The wealth that daughters represent was also addressed in a completely different way at the conference. Right at the beginning, Gabrielle Griffin asked: Where is the next generation? Where are our feminist "daughters"? One at least was on the podium: Gamze Ege, graduate of the Gender and Women's Studies Programme and research assistant at the Middle Eastern Technical University, Ankara, Turkey. She presented her institution with self-confidence and criticised, among other things, the lack of intensive exchange between teachers and students at her university.

More Jazz! Prospects for international co-operation

In addition to the presentations, the ZFG was also busy networking: the ZFG concluded cooperation agreements with the Women's Centre of Training and Research at the University of Aden (Yemen) and with Women's Studies at Tribhuvan University Kathmandu (Nepal). Furthermore, plans were made for a student exchange with the University of the Witwatersrand, Johannesburg (South Africa) and with the University of Canterbury, Christ Church, New Zealand, and possibilities for academic co-operation with Eastern European universities were considered.

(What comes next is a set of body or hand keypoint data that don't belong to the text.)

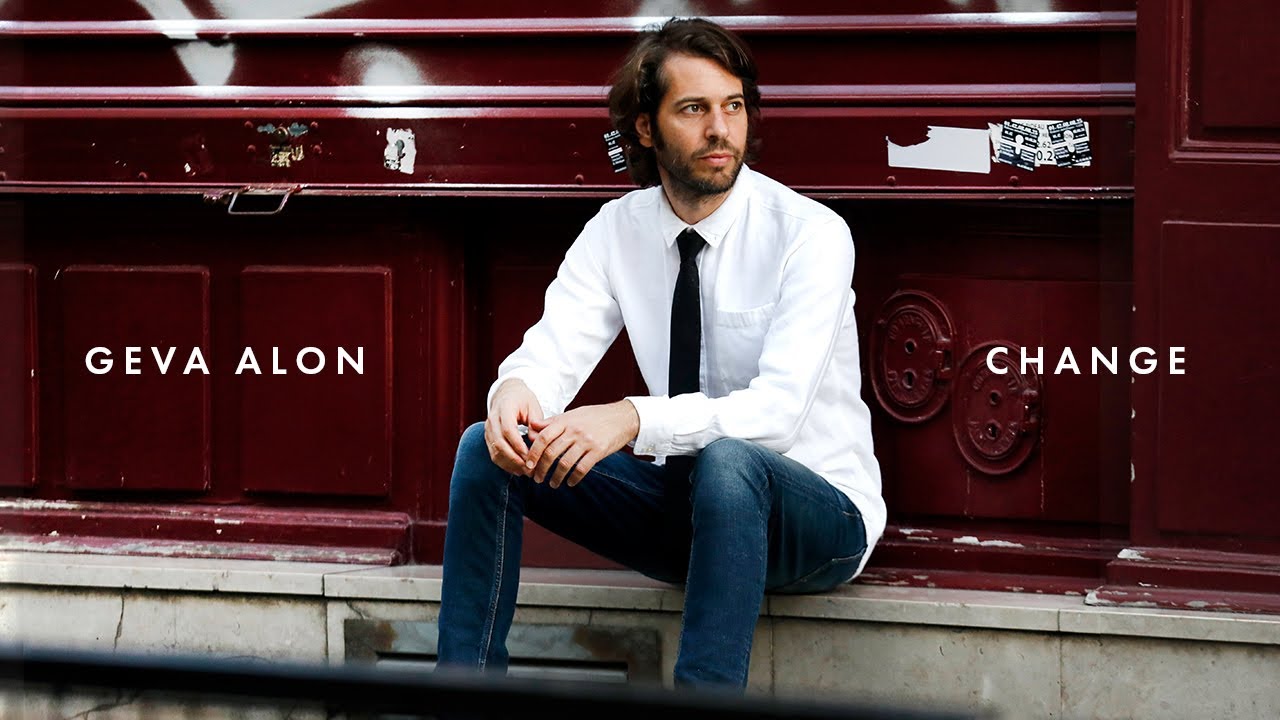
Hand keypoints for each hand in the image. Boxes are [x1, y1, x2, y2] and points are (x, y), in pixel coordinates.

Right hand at [485, 379, 543, 474]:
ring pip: (495, 451)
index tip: (530, 456)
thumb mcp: (534, 406)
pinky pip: (494, 454)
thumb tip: (537, 442)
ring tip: (526, 472)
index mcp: (504, 408)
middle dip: (514, 459)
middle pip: (499, 443)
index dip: (518, 445)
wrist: (507, 394)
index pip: (508, 430)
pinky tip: (518, 470)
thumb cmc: (523, 400)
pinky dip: (505, 464)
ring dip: (510, 464)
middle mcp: (492, 419)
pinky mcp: (488, 438)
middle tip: (529, 469)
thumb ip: (536, 423)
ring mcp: (488, 429)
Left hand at [524, 401, 639, 488]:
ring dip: (556, 477)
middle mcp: (575, 431)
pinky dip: (574, 478)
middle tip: (536, 478)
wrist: (623, 417)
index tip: (528, 464)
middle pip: (551, 452)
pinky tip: (570, 482)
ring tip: (552, 484)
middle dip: (541, 468)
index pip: (543, 437)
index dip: (533, 452)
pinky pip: (582, 468)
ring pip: (565, 463)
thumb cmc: (596, 416)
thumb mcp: (573, 414)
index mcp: (566, 421)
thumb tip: (532, 427)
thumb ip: (553, 422)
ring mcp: (587, 441)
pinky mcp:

Finally, two follow-up conferences are planned, one on the subject of "Self-perception, external perception and solidarity of women" in Amman (Jordan) and a conference on the subject of "Globalisation, women's work, sustainability" in October 2003 together with the CCS Haryana Agricultural University, Hisar (India).

The Centre for Interdisciplinary Women's and Gender Studies at the University of Oldenburg set standards with this conference - both in terms of the concept and the perfect organisation (for which Ilse Kamke was primarily responsible). It is to be hoped that the critical impulses of the conference will also be taken up elsewhere and strengthen processes of internationalisation in German women's and gender studies beyond the western border.

The conference papers will be published as an anthology by Leske & Budrich in summer 2002. The editors are Heike Fleßner and Lydia Potts.